For RAG and AI systems, this missing structure becomes a major bottleneck.
What ExStruct Provides¶
1. A structured, LLM-friendly JSON representation¶
ExStruct outputs a unified structure containing:
- cells, rows, and sheets
- shapes and text blocks
- chart series and metadata
- automatically detected table candidates
- layout geometry (positions, sizes)
LLMs can reason over this representation far more effectively than raw text.

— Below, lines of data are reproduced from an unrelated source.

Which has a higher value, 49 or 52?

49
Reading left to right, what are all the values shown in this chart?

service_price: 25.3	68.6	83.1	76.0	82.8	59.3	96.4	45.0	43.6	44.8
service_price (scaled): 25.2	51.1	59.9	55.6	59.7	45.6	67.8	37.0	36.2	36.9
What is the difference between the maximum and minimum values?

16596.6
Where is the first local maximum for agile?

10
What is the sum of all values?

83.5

2. A programmatically analyzable view of Excel documents¶
By converting layout and object information to JSON, ExStruct unlocks new workflows:
- load tables into pandas
- reconstruct diagrams or charts outside Excel
- build searchable document repositories
- display Excel content in web UIs
- convert Excel documents to Markdown or other formats
3. A ready-to-use foundation for RAG systems and document automation¶
Once extracted, the workflow becomes:
Excel → ExStruct → JSON → Vector DB → RAG → Answer Generation
Previously, teams needed to build custom extraction logic for each document type. ExStruct provides a general solution that handles both standard Excel features and complex layouts.
Use Cases¶
✔ RAG for Excel manuals¶
LLMs can reference both text and shape-based information (flows, diagrams, callouts).

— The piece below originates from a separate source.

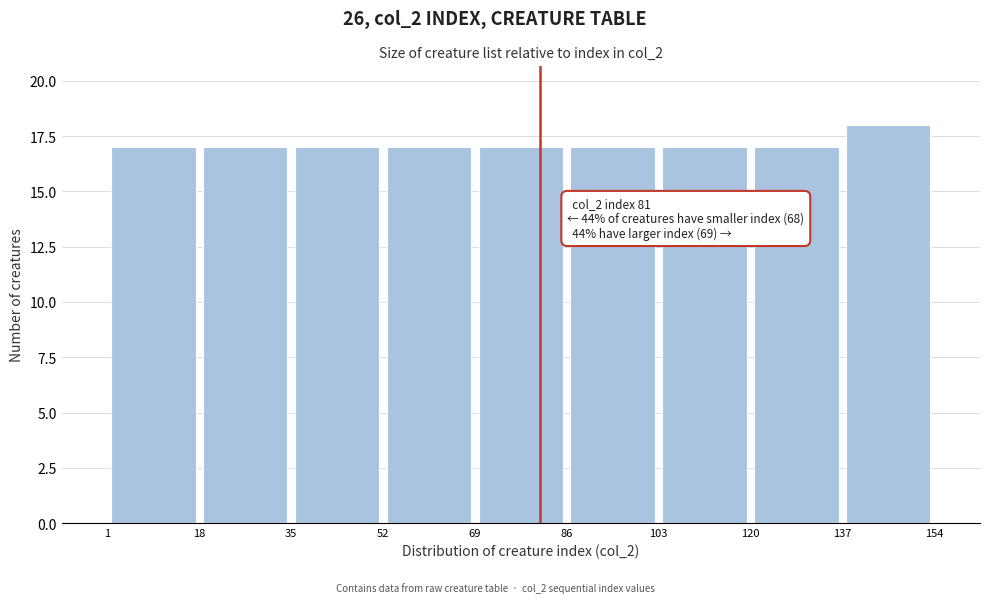

Which range on the x-axis has the tallest bar?

137 to 154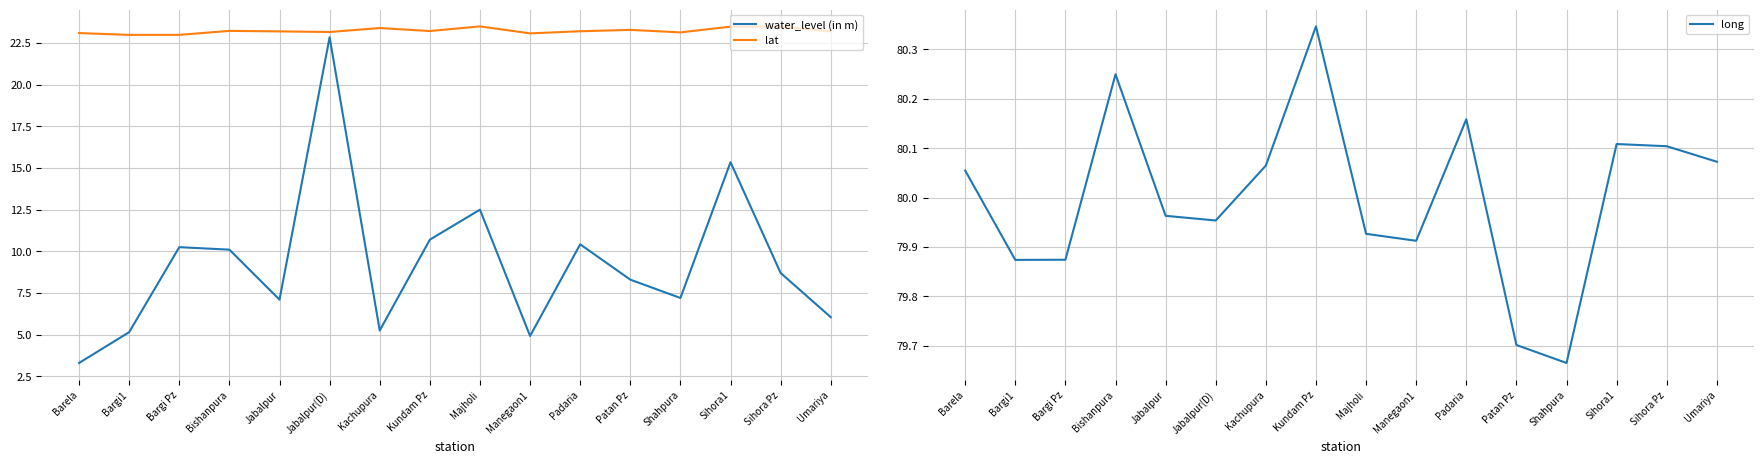

At how many categories does at least one series exceed 43?

16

✔ Automated extraction of inspection/operation checklists¶
Visual tables become machine-readable through ExStruct’s detection logic.
✔ Structural extraction of QC diagrams / fishbone charts¶
Positions + text allow downstream tools or AI to reconstruct the logic.
✔ Displaying Excel files in web applications¶
JSON-based layout makes frontend rendering feasible without Excel.
✔ Automated reporting and analytics¶
Chart series can be re-plotted or transformed into dashboards.
Summary¶
ExStruct is built to:
- reveal the hidden structural elements in Excel files
- expose them through a consistent JSON representation
- enable AI and automation systems to understand Excel documents qualitatively
- support both maximum-fidelity (Excel-installed) and fallback (pure Python) extraction
- facilitate RAG pipelines, document analysis, and enterprise automation
It is not just an Excel parser— it is a semantic extraction engine for the most commonly used business document format in the world.